Tous les oméga 3 ne se valent pas. Déjà, la distinction doit être nettement faite entre l’ALA (acide alpha-linolénique) qui est un oméga 3 d’origine végétale (présent dans l’huile de noix, de colza, de soja, de lin…), et les oméga 3 d’origine animale provenant de certains poissons (saumon, thon, maquereau, hareng, sardine, anchois…) dont les plus connus sont l’EPA le DHA. Ces deux variétés – origine végétale et animale – ne sont pas superposables en termes de bénéfices cardiovasculaires (CV) potentiels. Déjà, que ce soit à partir des données épidémiologiques observationnelles ou d’intervention, on n’a pas de preuves pour affirmer que l’ALA est protecteur vis-à-vis des pathologies CV. Pour le Pr Philippe Moulin (hôpital Louis-
Pradel, Bron), « l’ALA participe “possiblement” au bon fonctionnement cardiovasculaire, à forte dose, avec des résultats inconstants sur des critères non lipidiques, sans aucune preuve établie sur la protection cardiovasculaire?».
Ensuite, pour l’EPA et le DHA (et autres acides gras à longue chaîne), les niveaux de preuves sont supérieurs, mais la relation cause-effet CV n’est toujours pas élucidée. « Il est confirmé que ces deux acides gras participent au bon fonctionnement du système CV, conclut Philippe Moulin. Il est plausible qu’une supplémentation d’EPA et de DHA puisse contribuer, chez certaines personnes et dans certaines conditions que nous ignorons, à réduire le risque CV. » Toutefois, la négativité d’essais cliniques tels que DART2, Alpha Omega Trial et Sulfolom3 remettent désormais en cause une vision manichéenne du bénéfice de ces acides gras à longue chaîne.
Au bénéfice du doute
« Même si ces trois dernières études d’intervention publiées sont négatives vis-à-vis du critère de jugement principal, cela ne remet pas en cause le fait que l’EPA et le DHA participent au bon fonctionnement cardiovasculaire. Le niveau de preuve pour les doses nutritionnelles est relativement faible, un peu plus important pour les doses pharmacologiques. La consommation de la population en EPA et DHA reste quoi qu’il en soit insuffisante par rapport au niveau théorique idéal », estime le Pr Eric Brucker (hôpital Pitié-Salpêtrière, Paris). Ainsi, les recommandations de 2011 préconisent une alimentation riche en oméga 3, dans une perspective de prévention cardiovasculaire globale. Avec d’un côté, celles conjointes de l’Européen Atherosclerosis Society et de l’European Society of Cardiology qui encouragent la consommation de poisson en population générale et l’enrichissement de l’alimentation en huile à forte teneur en ALA.

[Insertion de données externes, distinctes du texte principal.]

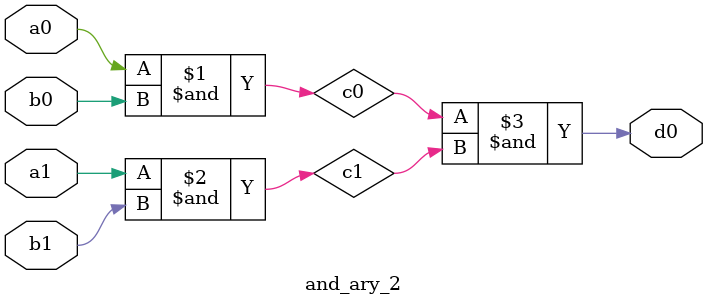
<source format=v>
module and_ary_2( a0, a1, b0, b1, d0 );
  input a0, a1;
  input b0, b1;
  output d0;
  wire c0, c1;
  assign c0 = a0 & b0 ;
  assign c1 = a1 & b1 ;
  assign d0 = c0 & c1 ;
endmodule

</source>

En prévention secondaire, elles considèrent qu’il pourrait être recommandé de consommer 1g/j d’EPA et DHA, au moyen, si besoin, de suppléments nutritionnels ou des doses pharmacologiques. De l’autre côté, les guidelines de l’American Heart Association et de l’American College of Cardiology préconisent des consommations d’oméga 3, avec du poisson ou des capsules, à 1 g/j… en affichant toutefois le faible niveau de preuves dont on dispose dans les études. En France, les recommandations ANSES 2011 pour l’EPA et le DHA se situent désormais à une consommation de 250 mg chacun via l’alimentation.

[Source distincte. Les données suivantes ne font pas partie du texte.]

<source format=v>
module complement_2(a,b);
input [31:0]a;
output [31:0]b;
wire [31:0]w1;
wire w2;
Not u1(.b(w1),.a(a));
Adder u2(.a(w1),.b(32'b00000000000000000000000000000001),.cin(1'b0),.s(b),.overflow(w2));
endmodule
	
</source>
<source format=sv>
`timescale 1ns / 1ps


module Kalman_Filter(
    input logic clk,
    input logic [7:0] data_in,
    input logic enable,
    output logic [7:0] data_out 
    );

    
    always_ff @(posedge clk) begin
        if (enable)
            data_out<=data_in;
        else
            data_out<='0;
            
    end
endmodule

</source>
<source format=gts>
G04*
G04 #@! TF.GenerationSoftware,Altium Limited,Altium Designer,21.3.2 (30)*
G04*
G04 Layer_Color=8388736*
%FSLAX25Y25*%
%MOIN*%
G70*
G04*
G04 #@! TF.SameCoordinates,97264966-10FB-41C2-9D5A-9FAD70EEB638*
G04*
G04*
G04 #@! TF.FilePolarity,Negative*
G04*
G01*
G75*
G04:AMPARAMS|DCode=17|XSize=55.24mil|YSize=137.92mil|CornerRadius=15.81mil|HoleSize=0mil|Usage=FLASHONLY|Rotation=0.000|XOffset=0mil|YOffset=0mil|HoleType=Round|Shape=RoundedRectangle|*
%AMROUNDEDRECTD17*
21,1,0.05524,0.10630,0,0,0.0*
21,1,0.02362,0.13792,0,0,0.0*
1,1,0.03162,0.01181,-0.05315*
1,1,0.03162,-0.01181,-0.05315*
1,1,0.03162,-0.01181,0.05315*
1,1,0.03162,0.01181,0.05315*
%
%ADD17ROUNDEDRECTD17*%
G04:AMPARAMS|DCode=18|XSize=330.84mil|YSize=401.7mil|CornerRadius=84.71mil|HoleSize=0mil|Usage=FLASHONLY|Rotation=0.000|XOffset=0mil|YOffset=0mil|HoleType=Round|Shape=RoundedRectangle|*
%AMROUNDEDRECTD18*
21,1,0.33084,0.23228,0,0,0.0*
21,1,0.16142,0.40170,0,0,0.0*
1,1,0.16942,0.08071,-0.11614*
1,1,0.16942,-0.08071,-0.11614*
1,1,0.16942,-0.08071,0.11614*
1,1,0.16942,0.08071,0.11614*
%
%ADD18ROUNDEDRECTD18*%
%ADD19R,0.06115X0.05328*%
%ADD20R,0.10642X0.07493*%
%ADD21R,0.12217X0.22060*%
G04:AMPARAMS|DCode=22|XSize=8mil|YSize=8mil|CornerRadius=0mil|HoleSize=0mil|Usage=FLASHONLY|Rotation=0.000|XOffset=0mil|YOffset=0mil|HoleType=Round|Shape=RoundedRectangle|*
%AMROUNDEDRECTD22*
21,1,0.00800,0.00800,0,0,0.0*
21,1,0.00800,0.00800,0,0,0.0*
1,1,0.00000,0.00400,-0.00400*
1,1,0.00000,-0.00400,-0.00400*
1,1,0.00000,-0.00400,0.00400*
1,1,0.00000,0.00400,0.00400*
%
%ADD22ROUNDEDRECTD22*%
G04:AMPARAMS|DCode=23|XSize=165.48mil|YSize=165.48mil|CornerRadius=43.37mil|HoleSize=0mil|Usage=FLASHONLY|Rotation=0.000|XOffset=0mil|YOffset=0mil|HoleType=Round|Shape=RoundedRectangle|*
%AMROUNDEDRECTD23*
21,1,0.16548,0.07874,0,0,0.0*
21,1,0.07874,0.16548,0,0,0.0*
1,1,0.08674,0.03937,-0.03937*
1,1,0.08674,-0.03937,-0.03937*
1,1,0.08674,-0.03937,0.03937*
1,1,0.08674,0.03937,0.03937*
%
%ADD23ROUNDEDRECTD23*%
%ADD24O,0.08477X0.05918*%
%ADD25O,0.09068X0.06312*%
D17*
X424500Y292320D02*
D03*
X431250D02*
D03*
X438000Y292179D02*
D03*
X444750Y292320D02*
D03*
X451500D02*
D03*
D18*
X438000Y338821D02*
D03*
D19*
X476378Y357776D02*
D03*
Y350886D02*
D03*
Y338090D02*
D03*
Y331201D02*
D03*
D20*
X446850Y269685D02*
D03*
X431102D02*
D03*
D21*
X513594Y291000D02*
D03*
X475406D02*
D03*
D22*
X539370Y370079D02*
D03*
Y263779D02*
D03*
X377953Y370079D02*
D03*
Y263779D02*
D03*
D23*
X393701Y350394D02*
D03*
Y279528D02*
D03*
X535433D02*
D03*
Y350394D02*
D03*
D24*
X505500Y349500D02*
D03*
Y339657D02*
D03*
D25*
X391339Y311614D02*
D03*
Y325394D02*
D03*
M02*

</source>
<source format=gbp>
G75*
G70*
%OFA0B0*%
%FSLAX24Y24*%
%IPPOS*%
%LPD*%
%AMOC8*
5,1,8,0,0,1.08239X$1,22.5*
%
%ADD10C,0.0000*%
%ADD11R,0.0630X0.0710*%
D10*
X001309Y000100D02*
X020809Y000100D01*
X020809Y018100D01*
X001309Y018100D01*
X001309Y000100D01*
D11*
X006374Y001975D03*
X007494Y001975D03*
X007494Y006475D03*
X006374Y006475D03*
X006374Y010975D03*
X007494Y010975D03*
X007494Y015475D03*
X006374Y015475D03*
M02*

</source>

Une action floue dans la démence et la dépression
Outre la prévention cardiovasculaire, les effets des oméga 3 ont été étudiés, notamment sur la démence et la dépression, mais ils restent flous. Certaines études montrent que la consommation régulière de poisson (une fois/semaine minimum) diminue le risque de démence et de déclin cognitif, alors que d’autres indiquent qu’une supplémentation d’EPA et DHA n’améliore pas le niveau de performance cognitive. D’autres travaux ont mis en évidence le rôle protecteur des oméga 3 sur le risque de survenue d’une dépression chez les personnes âgées et de forts taux d’EPA semblent être associés à une moindre sévérité des symptômes chez les personnes âgées.
Peu convainquants chez le nourrisson
Quant aux enfants, la plupart des préparations pour nourrisson (0-6 mois) sont enrichies en acide arachidonique et en DHA, parfois en EPA. Cependant, une revue Cochrane de 2011 concluait à l’absence d’arguments décisifs sur le plan du développement cognitif et neurosensoriel des enfants en faveur d’une supplémentation systématique en AGPI-longue chaîne des préparations pour nourrissons nés à terme, et des conclusions identiques concernaient les prématurés. « Au vu des données publiées, il n’y a donc à ce jour aucune justification de recommander l’utilisation d’une telle supplémentation chez le petit enfant », conclut le Pr Dominique Truck (service de pédiatrie, hôpital Jeanne-de-Flandre, Lille).